6 de Fevereiro de 2010


Pasqualino Sete Belezas é um completo idiota. Ou quase. Com um estômago imenso, é capaz de engolir toda e qualquer verdade que a sociedade apresente. Ele acreditou na Máfia, em Mussolini, ele aceitou tudo aquilo que a autoridade de plantão lhe disse que era o certo. Pasqualino fez tudo que o seu mestre mandou sem jamais discutir.
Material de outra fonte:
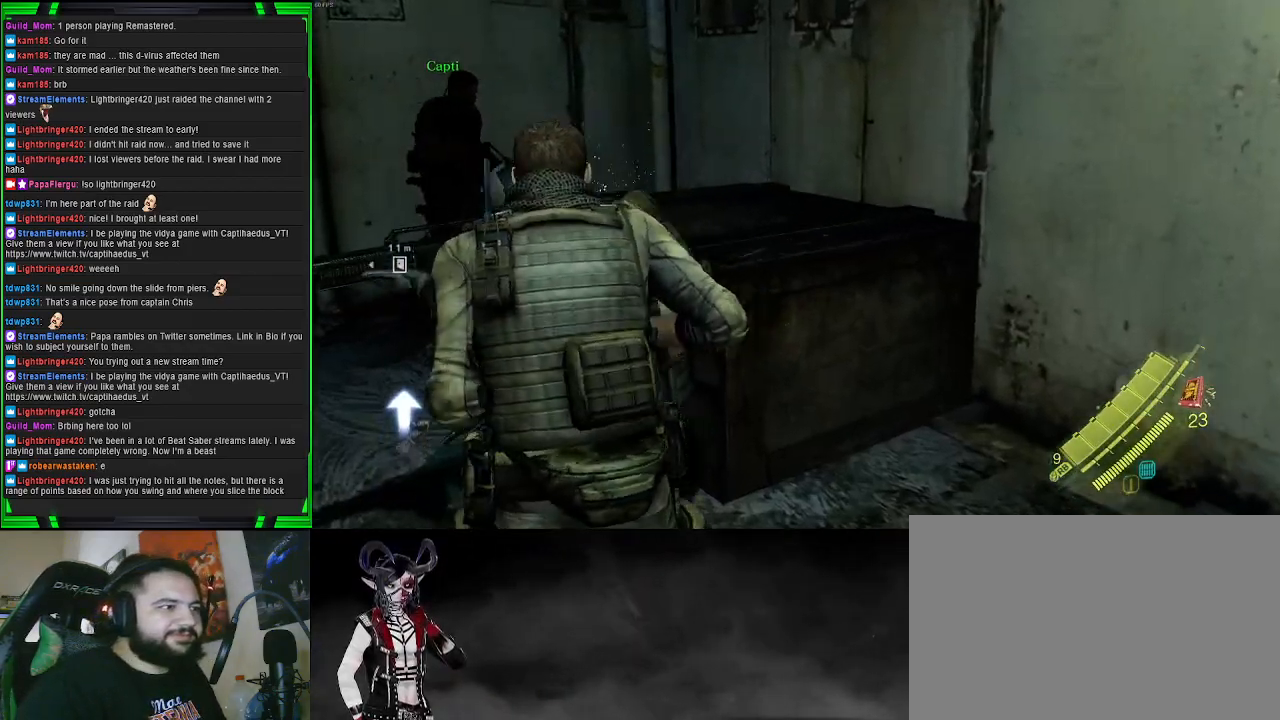
{"buttons": [], "left_stick": "up-left", "right_stick": "center", "events": [[367, "SQUARE", "down"], [500, "SQUARE", "up"]]}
Se ninguém se insinuar sobre suas sete belezas – sete irmãs gordas e sem atrativo – é  possível conseguir dele o quanto se quiser, não importa o que, ele é o triunfo da subserviência. Eu andava meio esquecido deste pequeno canalha, fascista de conveniência, até bem pouco tempo. Afinal, Pasqualino é apenas um filme de Lina Wetmuller, feito aí em meados dos anos setenta. Uma espécie de ópera-cômica onde a diretora destila toda a sua ironia contra um certo tipo de gente que suporta toda e qualquer humilhação apenas para sobreviver. Ou que se deixa enganar, afogada na esperança de que dias melhores virão e que o melhor modo de chegar até eles será ficar na sombra e em silêncio. Aparentemente, segundo dona Wertmuller, este foi o comportamento de muitos italianos no período fascista e depois, muito depois. É bem provável e, cá comigo, fico pensando se Pasqualino não seria o adulto em que se transformou aquele menino, o filho do Roberto Benigni em A Vida é Bela, de quem o pai escondeu os horrores da guerra. (Trecho do artigo do ator José Wilker, Jornal do Brasil, em 02 de março de 1999).